The country's now in all its pride,
Now dressed in lovely green,
The earth with many colours dyed.
Displays a lovely scene.
Ten thousand pretty flowers appear,
To deck the little children's hair,
Fa-la-la-la, fa-la.

Song of Spring
Illustration by F.D.Bedford

Origin

Song of Spring was first printed in A Book of Nursery Songs and Rhymes (1895). It appears there as “XXXII. Song of Spring,” directly followed by “XXXIII. Winter Song [1],” showing they were intended as companion pieces for the seasons. Later illustrated editions included drawings by F. D. Bedford, pairing the text with pastoral springtime scenes.

Full Version

The country’s now in all its pride,
Now dressed in lovely green,
The earth with many colours dyed,
Displays a lovely scene.
Ten thousand pretty flowers appear,
To deck the little children’s hair,
Fa-la-la-la, fa-la.

The cuckoo’s picked up all the dirt.
The trees are all in bloom.
If pleasant music may divert,
Each bush affords a tune.
The pigeon sings in every grove.
And milkmaids warble songs of love.
Fa-la-la-la, fa-la.

Come out into the cowslip-meads.
The pleasant wood and spring.
And listen in the beeches’ shades
Where nightingale doth sing.
Sweet nightingale whose warbling throat,
Far, far excels my sorry note.
Fa-la-la-la, fa-la.

Meaning

Unlike the nonsense jingles common in nursery lore, Song of Spring reads more like a gentle Victorian children’s lyric.
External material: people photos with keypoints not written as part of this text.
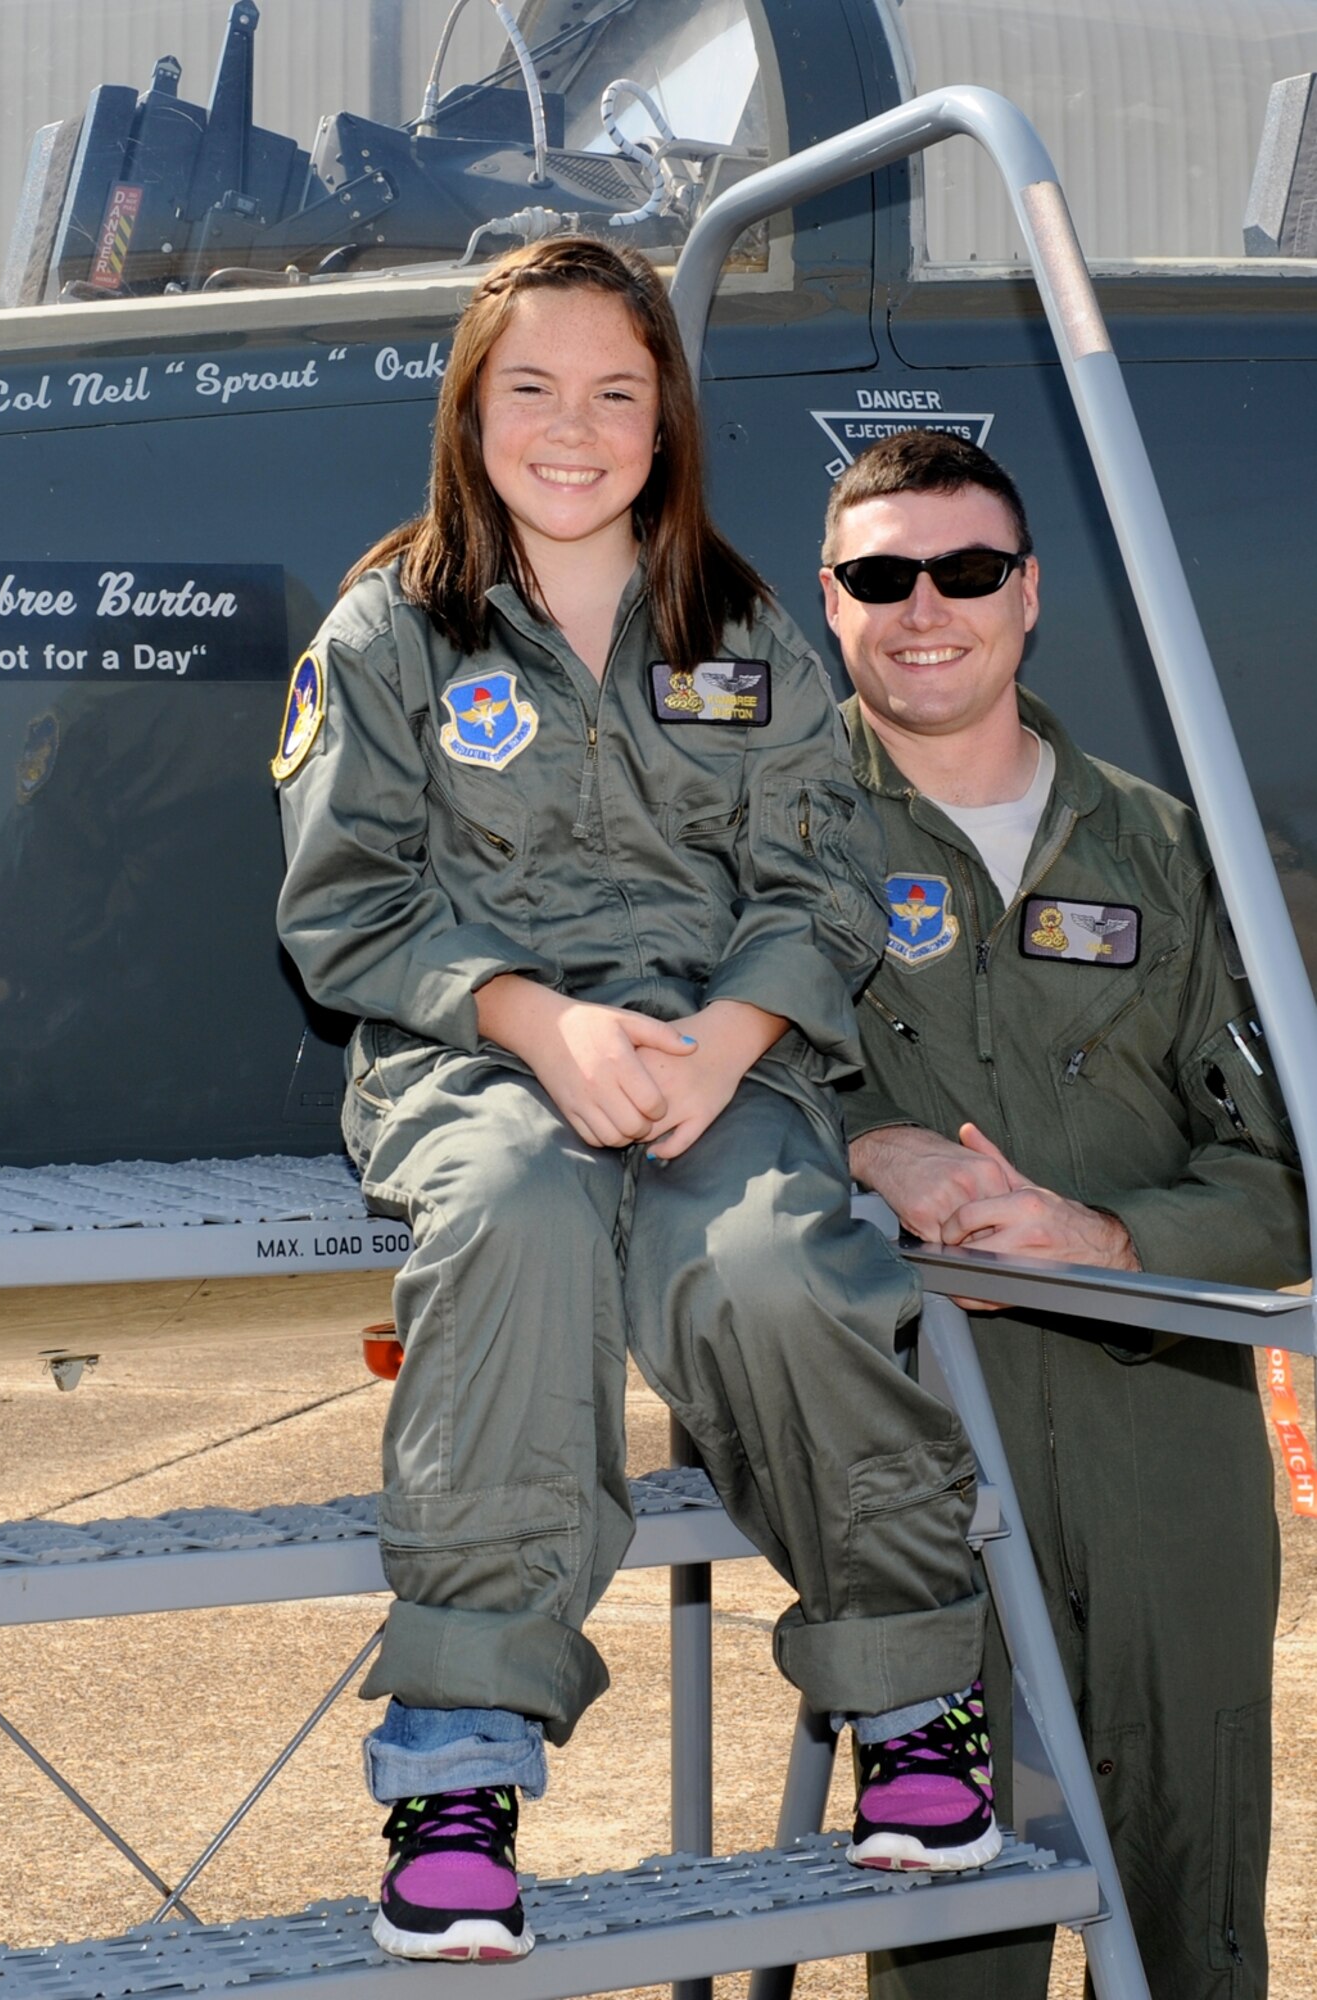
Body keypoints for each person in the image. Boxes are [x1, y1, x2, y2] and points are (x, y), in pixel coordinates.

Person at [273, 239, 994, 1965]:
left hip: (715, 1056)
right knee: (515, 1218)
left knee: (773, 1261)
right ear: (471, 410)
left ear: (666, 418)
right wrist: (539, 1028)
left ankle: (906, 1700)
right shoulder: (389, 633)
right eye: (531, 387)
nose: (573, 427)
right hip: (478, 1058)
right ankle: (458, 1763)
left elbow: (820, 883)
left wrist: (733, 1042)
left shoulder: (741, 630)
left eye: (616, 390)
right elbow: (347, 906)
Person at [820, 428, 1307, 2000]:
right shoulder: (766, 843)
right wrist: (869, 1148)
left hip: (1162, 1440)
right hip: (905, 1447)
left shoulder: (1175, 853)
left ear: (1024, 595)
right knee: (953, 1928)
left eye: (964, 570)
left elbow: (1286, 1174)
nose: (924, 607)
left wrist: (1107, 1245)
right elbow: (684, 1101)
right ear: (830, 603)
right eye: (880, 576)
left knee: (1190, 1913)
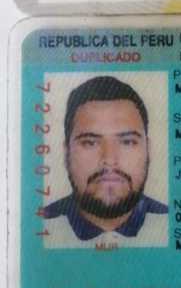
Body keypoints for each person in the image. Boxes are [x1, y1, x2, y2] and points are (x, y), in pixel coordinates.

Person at [43, 75, 168, 245]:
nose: (109, 159)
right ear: (66, 153)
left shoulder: (174, 223)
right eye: (90, 143)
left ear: (148, 150)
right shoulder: (38, 228)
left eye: (127, 142)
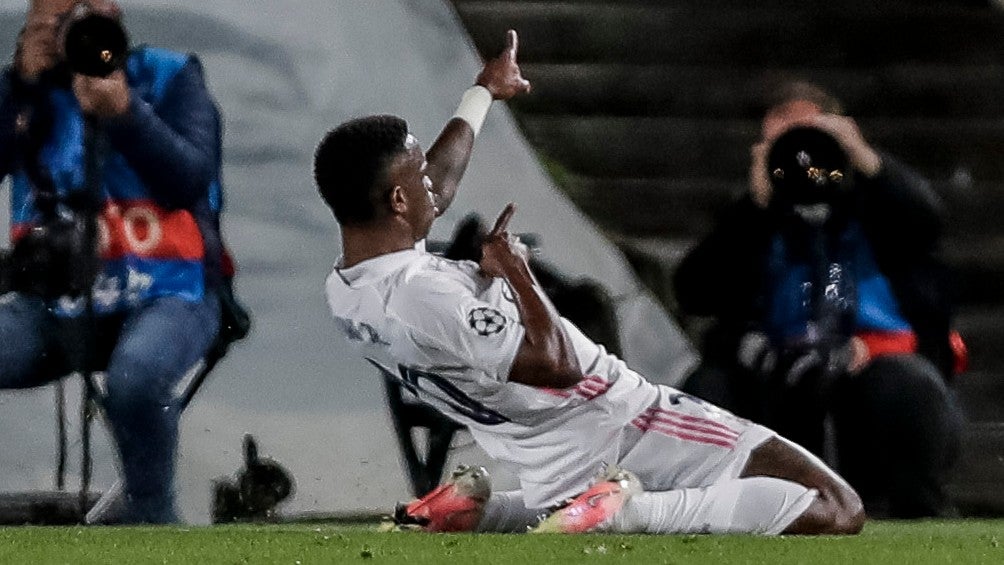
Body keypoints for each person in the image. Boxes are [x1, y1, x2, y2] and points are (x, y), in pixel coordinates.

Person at [316, 34, 863, 535]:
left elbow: (438, 189)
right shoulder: (423, 294)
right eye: (419, 176)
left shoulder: (348, 290)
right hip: (620, 416)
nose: (434, 182)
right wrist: (516, 273)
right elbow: (558, 366)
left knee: (706, 496)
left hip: (544, 451)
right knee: (833, 504)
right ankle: (624, 510)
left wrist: (481, 93)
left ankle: (482, 511)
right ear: (396, 201)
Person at [673, 81, 963, 518]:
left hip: (872, 368)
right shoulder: (752, 218)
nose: (803, 157)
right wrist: (754, 207)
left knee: (908, 385)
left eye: (812, 134)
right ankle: (717, 512)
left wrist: (863, 159)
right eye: (785, 139)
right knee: (706, 393)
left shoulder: (883, 212)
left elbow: (926, 222)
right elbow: (695, 290)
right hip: (770, 372)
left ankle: (914, 508)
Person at [0, 0, 233, 523]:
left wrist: (125, 113)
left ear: (113, 11)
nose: (76, 27)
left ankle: (151, 523)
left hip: (173, 290)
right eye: (58, 18)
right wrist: (16, 86)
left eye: (87, 13)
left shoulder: (170, 76)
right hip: (52, 302)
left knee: (137, 377)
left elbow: (190, 180)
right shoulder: (24, 91)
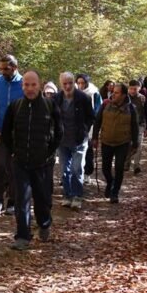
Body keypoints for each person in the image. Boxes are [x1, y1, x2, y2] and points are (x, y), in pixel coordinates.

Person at [2, 70, 63, 250]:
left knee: (42, 199)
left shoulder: (50, 106)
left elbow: (59, 132)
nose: (29, 88)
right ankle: (22, 235)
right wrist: (13, 152)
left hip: (43, 163)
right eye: (26, 85)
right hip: (20, 162)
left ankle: (44, 223)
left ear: (40, 85)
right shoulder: (15, 106)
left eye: (33, 84)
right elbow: (5, 133)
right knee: (21, 200)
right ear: (22, 86)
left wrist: (49, 152)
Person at [0, 55, 23, 216]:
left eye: (6, 69)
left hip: (17, 133)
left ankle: (12, 201)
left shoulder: (23, 83)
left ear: (14, 68)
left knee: (14, 167)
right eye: (0, 68)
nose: (2, 71)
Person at [54, 72, 94, 210]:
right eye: (64, 83)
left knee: (76, 168)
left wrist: (84, 129)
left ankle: (77, 196)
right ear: (61, 84)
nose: (68, 86)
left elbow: (91, 116)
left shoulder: (83, 98)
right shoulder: (56, 98)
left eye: (70, 82)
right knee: (64, 170)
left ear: (74, 83)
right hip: (62, 140)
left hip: (78, 139)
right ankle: (67, 195)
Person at [92, 83, 139, 204]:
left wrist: (135, 143)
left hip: (123, 142)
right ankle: (110, 182)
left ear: (123, 95)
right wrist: (95, 137)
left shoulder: (131, 108)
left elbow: (134, 126)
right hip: (106, 141)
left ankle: (115, 192)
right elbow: (97, 121)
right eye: (113, 92)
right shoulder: (106, 105)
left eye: (116, 92)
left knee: (119, 167)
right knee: (105, 168)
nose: (113, 94)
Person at [76, 73, 102, 183]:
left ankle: (87, 173)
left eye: (83, 83)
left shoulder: (94, 92)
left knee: (88, 151)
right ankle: (74, 174)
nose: (81, 85)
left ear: (87, 83)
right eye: (79, 83)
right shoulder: (74, 92)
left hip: (89, 126)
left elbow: (97, 110)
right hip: (75, 126)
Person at [126, 80, 147, 175]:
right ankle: (126, 162)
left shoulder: (142, 98)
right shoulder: (124, 98)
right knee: (128, 144)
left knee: (139, 145)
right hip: (126, 125)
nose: (133, 91)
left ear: (139, 89)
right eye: (131, 89)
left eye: (135, 89)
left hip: (139, 125)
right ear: (128, 88)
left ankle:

It celebrates the countryside in full bloom: green fields, flowers for children’s hair, cuckoos, pigeons, milkmaids, and the nightingale. The repeated “Fa-la-la-la” marks it as a song, meant to be sung rather than recited.

 

Victorian editors often blended traditional rhymes with newly written verses that fit the nursery. Song of Spring is one of these polished pastoral pieces. Its imagery—cowslip meadows, cuckoo calls, nightingales—reflects the 19th-century ideal of childhood innocence tied to nature. Grouping it with a Winter Song also shows the didactic aim: teaching children to notice and value the turning of the seasons.